5. Não é punível o aborto
efectuado por médico ou outro profissional de saúde habilitado para o efeito,
ou sob a sua direcção, em estabelecimento de saúde oficial ou oficialmente
reconhecido e com consentimento da mulher grávida, quando for praticado nas
primeiras doze semanas de gravidez.
6. Ao consentimento referido no
número anterior, é aplicável o disposto no número 3 e 4 do presente artigo.
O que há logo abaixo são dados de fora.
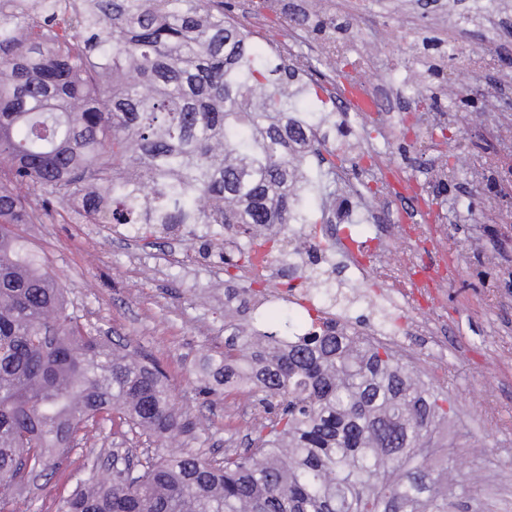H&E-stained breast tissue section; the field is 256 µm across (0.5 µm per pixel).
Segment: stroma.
Here are the masks:
<instances>
[{"label": "stroma", "mask_w": 512, "mask_h": 512, "mask_svg": "<svg viewBox=\"0 0 512 512\" xmlns=\"http://www.w3.org/2000/svg\"><path fill=\"white\" fill-rule=\"evenodd\" d=\"M230 2L257 42L282 36V18L265 0ZM288 8L308 16L296 45L312 62L337 46L355 73L364 46L373 42L383 50L371 55L367 72L381 81L410 76L429 89L425 103L387 95L413 134L382 133L379 115L353 127L405 180L424 186L426 204H441L440 237L455 264L453 280L437 293L440 309L404 301L411 334L403 357L424 381L447 390L455 405L438 426L449 451L429 449L433 465L418 478L417 495L426 500L440 490L448 512H512V212L497 193L501 166L457 168L464 150L512 154V0H498L490 11L482 0H288ZM322 20L332 29L317 31ZM452 45L478 49L484 68L461 69L448 54ZM439 125L447 129L445 149L427 152L420 137ZM23 232L65 283L77 315L112 342L162 362L189 417L206 423L183 451L245 447L253 434L248 394L198 392L206 382L203 360L224 350V294L240 282L226 279L217 254L198 248L191 258L172 257L188 233L205 234L203 225L159 232L149 246L99 224L76 223L67 212L50 224L25 225ZM340 264L336 258L317 269L331 274L341 312L364 327L381 324L391 303L402 301L390 287L396 266H373L367 283L353 288ZM424 321L434 322L433 334L421 335ZM439 349L448 353L443 368L431 359ZM116 440L110 428L92 432L50 480H39L31 512H57L61 495L88 478Z\"/></svg>", "instance_id": "obj_1"}]
</instances>
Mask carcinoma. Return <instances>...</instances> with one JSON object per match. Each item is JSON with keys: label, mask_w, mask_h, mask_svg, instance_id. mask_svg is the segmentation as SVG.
I'll return each mask as SVG.
<instances>
[{"label": "carcinoma", "mask_w": 512, "mask_h": 512, "mask_svg": "<svg viewBox=\"0 0 512 512\" xmlns=\"http://www.w3.org/2000/svg\"><path fill=\"white\" fill-rule=\"evenodd\" d=\"M224 0H0V512H21L32 474L54 475L87 431L125 441L59 512H396L417 503L448 397L393 348L320 315L257 328L224 301V357L255 437L224 456L170 453L195 424L160 362L112 347L70 312L67 288L19 227L79 202L76 219L146 238L212 228L224 274L287 240L313 187L290 144V99L312 69L283 40L261 49ZM336 194L303 224H325ZM240 246L224 249L223 237Z\"/></svg>", "instance_id": "cac0c4a2"}]
</instances>
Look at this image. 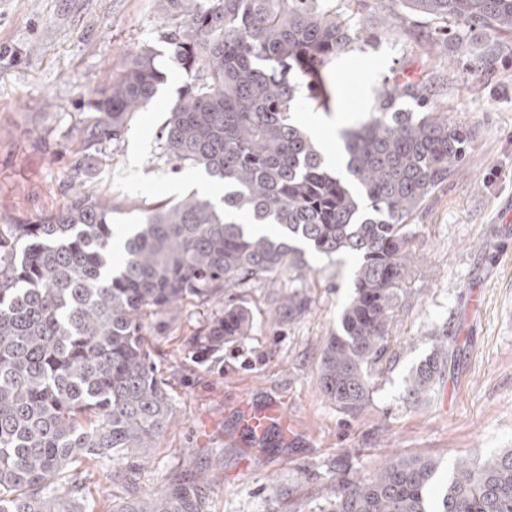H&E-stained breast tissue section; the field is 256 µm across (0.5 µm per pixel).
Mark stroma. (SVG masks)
I'll return each mask as SVG.
<instances>
[{
	"instance_id": "1",
	"label": "stroma",
	"mask_w": 512,
	"mask_h": 512,
	"mask_svg": "<svg viewBox=\"0 0 512 512\" xmlns=\"http://www.w3.org/2000/svg\"><path fill=\"white\" fill-rule=\"evenodd\" d=\"M362 18L377 40L334 61L330 110L305 105L298 121L336 143V113L363 119L372 90L400 71H418L428 28L392 0H367ZM170 15L156 0H0V225L34 219L67 201L78 183L112 200V222L133 224L147 208L199 191L201 175L173 171L159 134L182 79L159 45ZM157 47L167 76L135 112L119 144L81 158L90 93L131 53ZM438 110L473 129L470 159L417 213L412 263L393 309L392 359L367 406L351 414L323 396L325 340L349 302V267L309 257L308 309L281 321L287 278L260 282L244 297L249 336L200 361L187 341L201 308L181 307L178 329L148 335L172 383L174 420L140 474L151 493L201 467L220 465L207 512H320L337 469L368 479L395 456H431L443 469L461 457L512 448V42L473 33L448 46L437 72ZM447 328L455 356L436 394L407 401L404 381ZM278 404L293 441L242 430L243 407Z\"/></svg>"
}]
</instances>
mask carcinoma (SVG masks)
Here are the masks:
<instances>
[{"label": "carcinoma", "mask_w": 512, "mask_h": 512, "mask_svg": "<svg viewBox=\"0 0 512 512\" xmlns=\"http://www.w3.org/2000/svg\"><path fill=\"white\" fill-rule=\"evenodd\" d=\"M178 21L163 33L183 85L161 130L175 168L221 186L145 214L121 238L112 199L85 190L65 207L0 225V512H206L212 472L154 494L139 487L143 460L168 426L174 402L145 330L174 331L182 302L208 306L261 281L288 278L290 323L310 304L300 291L306 251L353 258V296L325 342L321 392L357 413L386 356L424 202L469 158L470 128L432 106V74L374 89L367 118L342 132L344 172L332 174L296 120L299 89L329 109L333 59L371 42L365 0H165ZM433 24L440 39L478 29L512 38V0H392ZM144 47L89 98L83 150L118 143L166 76ZM244 301H231L190 336L207 356L249 335ZM405 380L418 402L444 379L448 328ZM109 459L125 495L89 503L90 468ZM441 462L395 457L369 480L336 479L327 512H512V448L460 458L439 484Z\"/></svg>", "instance_id": "obj_1"}]
</instances>
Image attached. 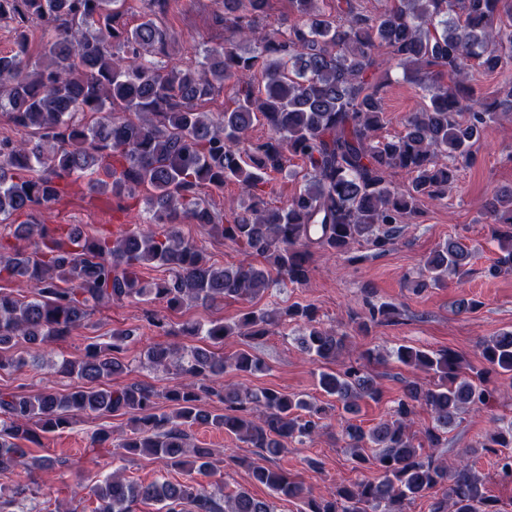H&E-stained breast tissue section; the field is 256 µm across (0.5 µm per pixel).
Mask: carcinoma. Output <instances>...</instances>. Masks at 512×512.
Returning a JSON list of instances; mask_svg holds the SVG:
<instances>
[{"label":"carcinoma","mask_w":512,"mask_h":512,"mask_svg":"<svg viewBox=\"0 0 512 512\" xmlns=\"http://www.w3.org/2000/svg\"><path fill=\"white\" fill-rule=\"evenodd\" d=\"M126 0H0V21L14 23V48L0 53V111L38 141L0 142V223L13 224L0 236V279L22 282L32 295L0 290V372L26 360L14 349L25 344L39 354L64 340L96 310L125 302L162 301L179 310L212 306L224 299L253 301L277 281L309 282L316 253L353 255L365 244L384 254L421 214V203L448 196L458 180L456 160L467 158L492 123L512 116V83L491 98L475 94L472 68L493 73L512 60V0H389L384 10H361L359 0H289L288 24L257 36L269 0H218L220 20L233 39L206 50L194 66L161 65L168 35L156 22L170 0H143L141 22H120ZM45 23L41 63L29 57V23ZM388 61L428 96L421 112L404 119L403 131L380 135L385 110L381 90ZM232 83L233 106L215 115L203 110ZM270 134L254 140V123ZM302 162V187L281 206L264 201L273 176L289 160ZM409 179L390 180L394 170ZM87 180L92 193L120 201L146 191L158 231H127L114 237L86 236L71 224H41L37 208L60 203L73 181ZM234 183L242 202L230 215L214 214L202 189ZM483 215L501 255L490 273H512V190L485 201ZM197 224L236 244L252 258L246 265L219 266L179 225ZM472 257L463 237H450L428 256L408 288L420 293L462 275ZM147 265L172 275L146 281ZM355 330L399 321L400 306L365 301ZM301 326L300 352L317 364L316 383L336 408L355 412L376 400L380 388L366 366L351 361L329 367L349 339L339 326L326 327L312 303L251 309L233 323L186 322L181 335L202 336L205 347L156 344L149 362L189 379L168 390L158 411L151 385L112 387L126 369L119 354L134 330L112 331L106 346L91 344L79 361H62L59 372L80 380L67 392L50 387L35 393L0 391V472L18 467L71 468L62 458L33 457L22 442L37 431L70 427L72 415H132V431L115 448L124 459L151 456L185 472L180 483L133 482L119 472L90 489L93 512H133L138 502L157 512H275L274 502L245 490L203 485L197 476L213 469L212 449L189 447L188 428L206 425L236 436L268 461L287 451L288 441L312 442L328 424L327 409L300 394L274 389L260 393L226 374L255 373L262 361L247 351L224 356L215 348L232 336L265 337L284 322ZM479 369L451 349L400 345L396 361L424 374L409 381L389 417L370 429L346 418L341 440L358 469L378 477L340 483L316 495L285 470L245 458L254 482L274 498L298 500L301 512H409L416 499L437 491L429 512H502L485 492L472 460L495 455L496 475L512 482V420L493 419V428L466 458L448 466V433L469 410L489 407L490 376H512V330L480 342ZM223 405L217 413L207 404ZM432 421L415 443L416 408ZM428 451H423V447Z\"/></svg>","instance_id":"obj_1"}]
</instances>
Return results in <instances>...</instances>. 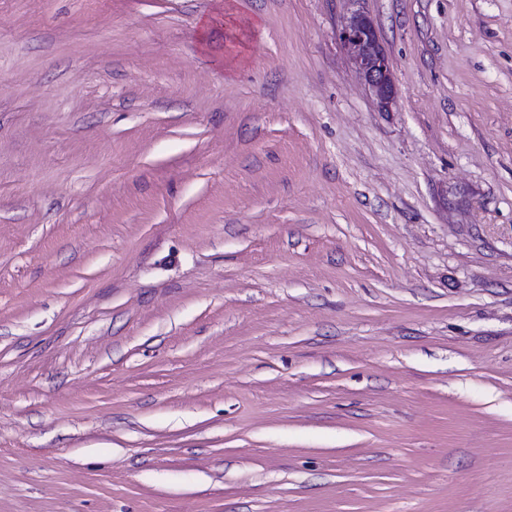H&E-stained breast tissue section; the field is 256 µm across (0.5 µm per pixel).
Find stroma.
Instances as JSON below:
<instances>
[{
    "label": "stroma",
    "instance_id": "1",
    "mask_svg": "<svg viewBox=\"0 0 512 512\" xmlns=\"http://www.w3.org/2000/svg\"><path fill=\"white\" fill-rule=\"evenodd\" d=\"M363 8L0 0V512H512V0ZM347 1L353 3L354 9L343 18L337 39L351 66L376 97L378 106L388 110L396 98L388 54L372 19L360 5L364 0Z\"/></svg>",
    "mask_w": 512,
    "mask_h": 512
}]
</instances>
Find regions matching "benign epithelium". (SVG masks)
<instances>
[{
    "instance_id": "7a95c632",
    "label": "benign epithelium",
    "mask_w": 512,
    "mask_h": 512,
    "mask_svg": "<svg viewBox=\"0 0 512 512\" xmlns=\"http://www.w3.org/2000/svg\"><path fill=\"white\" fill-rule=\"evenodd\" d=\"M354 5L337 30V39L351 66L372 91L380 108H391L396 98L388 54L370 16L361 7L363 0H348Z\"/></svg>"
}]
</instances>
Código penaliza acusações de feitiçaria
ARTIGO 180
(Maus tratos contra pessoa idosa)
1.É punido com a pena de prisão de três dias a dois anos
e multa correspondente àquele que:
a) Discriminar, humilhar,
menosprezar a pessoa idosa, impedindo ou dificultando o seu acesso à operações
bancárias, aos meios de transporte, ao direito de contratar ou por qualquer
outro meio impedir o exercício normal de cidadania;
b) Deixar de prestar alimentos devidos
condicionando-o à prática da mendicidade;
c) Não prestar assistência à
pessoa idosa quando seja possível fazê-lo em situação de iminente perigo;
d) Recusar, retardar ou dificultar
assistência a saúde ou a não solicitar o socorro de autoridade pública;
e) Abandonar pessoa idosa em
estabelecimento hospitalar, entidades de acolhimento ou congéneres, ou não
prover suas necessidades básicas, quando obrigado por lei,
f) Ofender psicologicamente
a pessoa idosa, acusando-a de feitiçaria ou de outras práticas tradicionais que
violem os direitos humanos;
g) Deixar de cumprir, retardar ou
frustrar sem justo motivo a execução de ordem judicial;
h) Expuser em perigo a integridade
física ou psíquica da pessoa idosa, submetendo-a a condições desumanas ou
degradantes ou privando-a de cuidados indispensáveis.
Dispositivos retirados no
novo Código Penal
·
Despenalização do crime de bigamia – eliminado.
·
Criminalização do adultério – eliminado.
· Fixação da
idade criminal aos 10 anos – aumentado para 16 anos.
· Suspensão da
pena do violador por se casar com a vítima – eliminado.
· Discriminação
entre menores virgens e não virgens (crime de estupro) – eliminado.
·
Descriminalização da violação conjugal – eliminado.
. Penalização
de menores por prática da prostituição por menores – eliminado.